Your face will look overfilled at first. This is intentional, because surgeons account for the fat that will be reabsorbed in the early weeks. The initial “too full” appearance settles as swelling goes down and some fat is naturally absorbed. Final results typically stabilize over three to six months as the surviving fat cells establish permanent blood supply in their new location.
Risks and Complications
Fat grafting uses your own tissue, which eliminates the risk of allergic reactions. But it’s still a surgical procedure with real complications to consider.
- Reabsorption and asymmetry: Uneven fat survival can leave one side of the face fuller than the other, sometimes requiring a touch-up procedure.
- Fat necrosis: Transferred fat cells that don’t receive adequate blood supply can die in place, forming firm lumps under the skin. This risk increases when large volumes of fat are deposited in a single area rather than layered in small amounts.
- Cyst formation: Related to fat necrosis, oil-filled cysts can develop, particularly with larger volume transfers.
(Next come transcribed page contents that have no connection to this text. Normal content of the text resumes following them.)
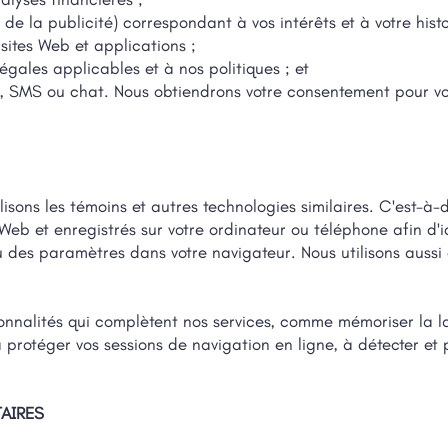
de la publicité) correspondant à vos intérêts et à votre histo
s sites Web et applications ;
gales applicables et à nos politiques ; et
e, SMS ou chat. Nous obtiendrons votre consentement pour vo
ilisons les témoins et autres technologies similaires. C'est-à-
Web et enregistrés sur votre ordinateur ou téléphone afin d'id
 des paramètres dans votre navigateur. Nous utilisons aussi d
ionnalités qui complètent nos services, comme mémoriser la l
 à protéger vos sessions de navigation en ligne, à détecter et 
TAIRES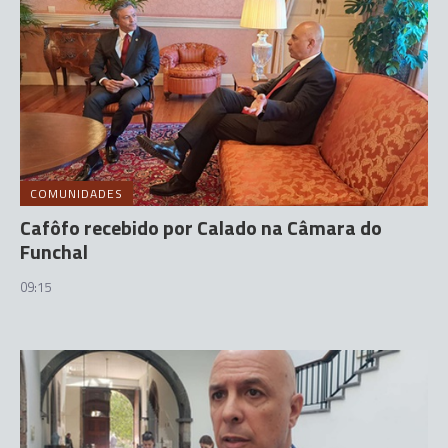
COMUNIDADES
Cafôfo recebido por Calado na Câmara do
Funchal
09:15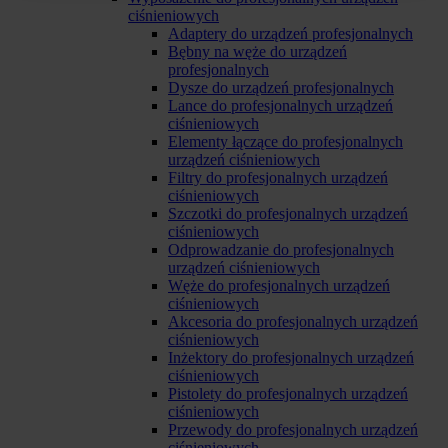
ciśnieniowych
Adaptery do urządzeń profesjonalnych
Bębny na węże do urządzeń
profesjonalnych
Dysze do urządzeń profesjonalnych
Lance do profesjonalnych urządzeń
ciśnieniowych
Elementy łączące do profesjonalnych
urządzeń ciśnieniowych
Filtry do profesjonalnych urządzeń
ciśnieniowych
Szczotki do profesjonalnych urządzeń
ciśnieniowych
Odprowadzanie do profesjonalnych
urządzeń ciśnieniowych
Węże do profesjonalnych urządzeń
ciśnieniowych
Akcesoria do profesjonalnych urządzeń
ciśnieniowych
Inżektory do profesjonalnych urządzeń
ciśnieniowych
Pistolety do profesjonalnych urządzeń
ciśnieniowych
Przewody do profesjonalnych urządzeń
ciśnieniowych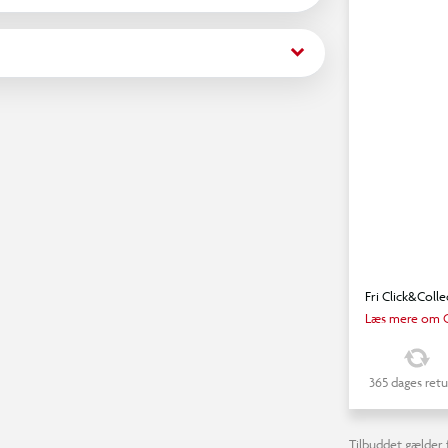
keyboard_arrow_down
Fri Click&Colle
Læs mere om C
365 dages retu
Tilbuddet gælder f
- Overfilling: Too much fat in one area can compress surrounding blood vessels and tissue, potentially causing skin damage or prolonged swelling.
- Infection: As with any procedure involving incisions, bacterial or viral infections can occur at the cannula entry points or within the graft.
- Vascular complications: In rare cases, fat injected near blood vessels can enter the bloodstream. This is the most serious risk, as it can lead to blockages affecting vision or, in extremely rare cases, stroke.
The risk of serious vascular complications is low but not zero, and it’s one reason why facial fat grafting should be performed by a surgeon experienced in facial anatomy. The depth, angle, and pressure of injection all matter for safety.